**Excerpted text:**
# HST Registration



## beachman (Apr 28, 2012)

I sell online and will exceed 30k sales treshold. Since these are online sales to non-Canadian customers, so I still have to register for HST? I called CRA and was told I don't, but I am paranoid and thought I should around.

Regards


----------



## Homerhomer (Oct 18, 2010)

I don't believe the response from CRA was correct, nor beneficial to you, here are the points to ponder about:

Your HST registration requirement is based on what you are selling, not where your customers are, there are three types of products/services: HST exempt (you can't charge HST for that, in turn you can't register for HST and you can't deduct HST from your expenses and claim it back on your return), HST zero rated, means you do not charge hst on your sales but you have to register for HST, and you can claim your HST ITC on expenses, and HST taxable product/services, you charge HST on revenues, and you claim back HST on your expense.

If you fall into category of HST zero rated, or taxable product or services, you should register, if you sell only to foreign customers you won't charge them HST, but you will get back HST paid on your expenses.


----------



## beachman (Apr 28, 2012)

**Data under study:**
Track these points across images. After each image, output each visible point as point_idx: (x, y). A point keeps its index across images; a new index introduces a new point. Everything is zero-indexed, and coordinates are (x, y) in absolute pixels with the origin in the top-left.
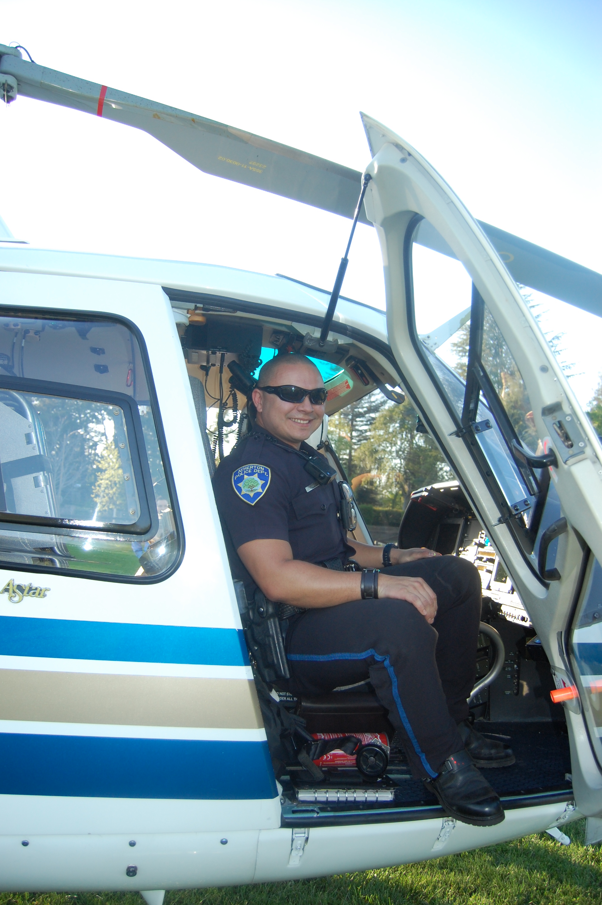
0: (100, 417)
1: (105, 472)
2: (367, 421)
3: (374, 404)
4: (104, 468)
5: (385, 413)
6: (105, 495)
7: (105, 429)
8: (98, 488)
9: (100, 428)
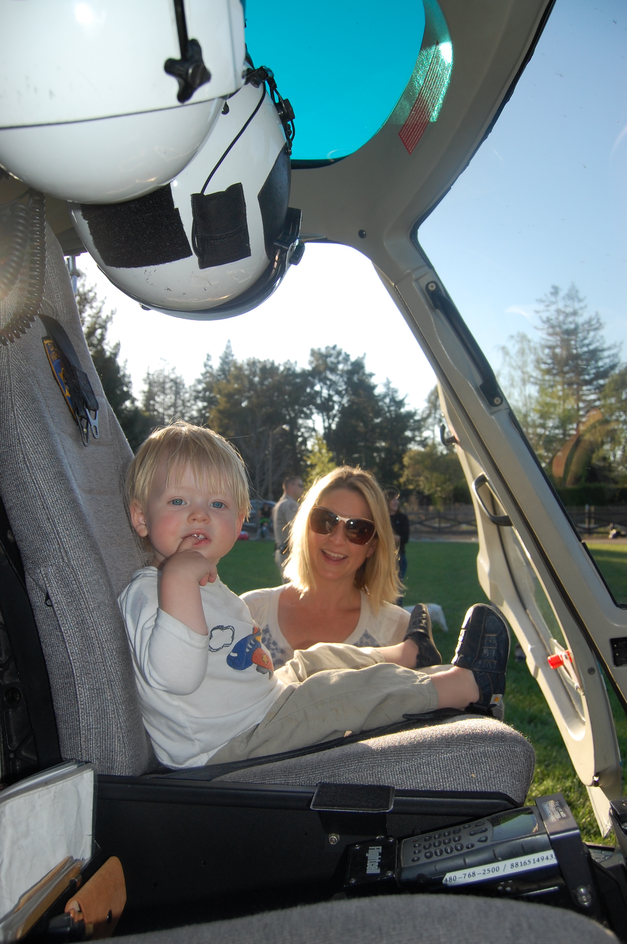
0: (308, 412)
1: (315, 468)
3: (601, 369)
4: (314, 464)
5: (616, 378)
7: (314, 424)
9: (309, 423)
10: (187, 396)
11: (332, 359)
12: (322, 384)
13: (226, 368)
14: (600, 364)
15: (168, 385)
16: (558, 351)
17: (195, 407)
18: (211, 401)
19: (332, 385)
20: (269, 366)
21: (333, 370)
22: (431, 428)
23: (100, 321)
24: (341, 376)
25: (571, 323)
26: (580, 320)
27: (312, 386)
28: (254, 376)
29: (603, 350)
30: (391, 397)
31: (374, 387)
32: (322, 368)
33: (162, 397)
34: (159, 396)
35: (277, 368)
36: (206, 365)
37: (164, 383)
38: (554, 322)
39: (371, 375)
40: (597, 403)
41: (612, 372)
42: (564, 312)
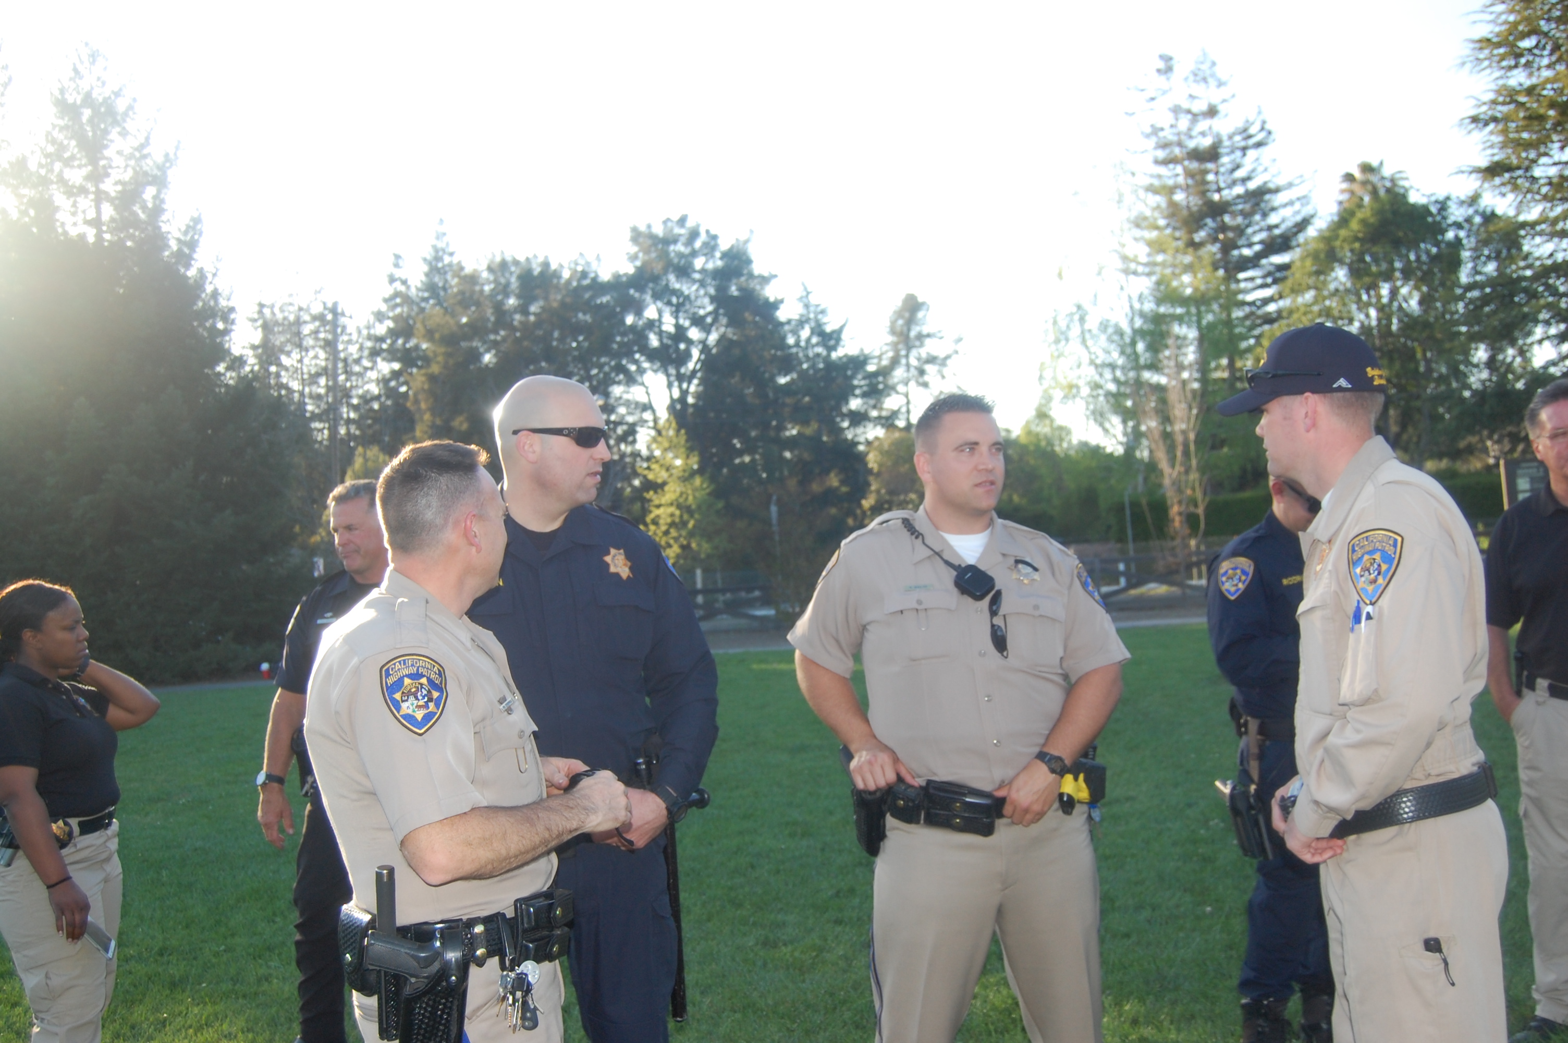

**Work request A:**
Write out the part of the HST registration thread starting at "# HST Registration" and ending at "I should around.".
**Work request B:**
Go on with the HST registration thread from its last line.

**Written answer A:**
# HST Registration



## beachman (Apr 28, 2012)

I sell online and will exceed 30k sales treshold. Since these are online sales to non-Canadian customers, so I still have to register for HST? I called CRA and was told I don't, but I am paranoid and thought I should around.

**Written answer B:**
Thanks for the reply.

Let's just say there is very little input tax credit I can calim since most merchandise is being dropshipped (lets say from one usa factory to a usa customer). My question really is do I have to register.... or simply will I be penalised since there are no sales taxes being collected and owed.


----------



## Homerhomer (Oct 18, 2010)

beachman said:


> My question really is do I have to register....





Homerhomer said:


> Your HST registration requirement is based on what you are selling, not where your customers are..........., .


That was the response to your question ;-)


----------



## Young&Ambitious (Aug 11, 2010)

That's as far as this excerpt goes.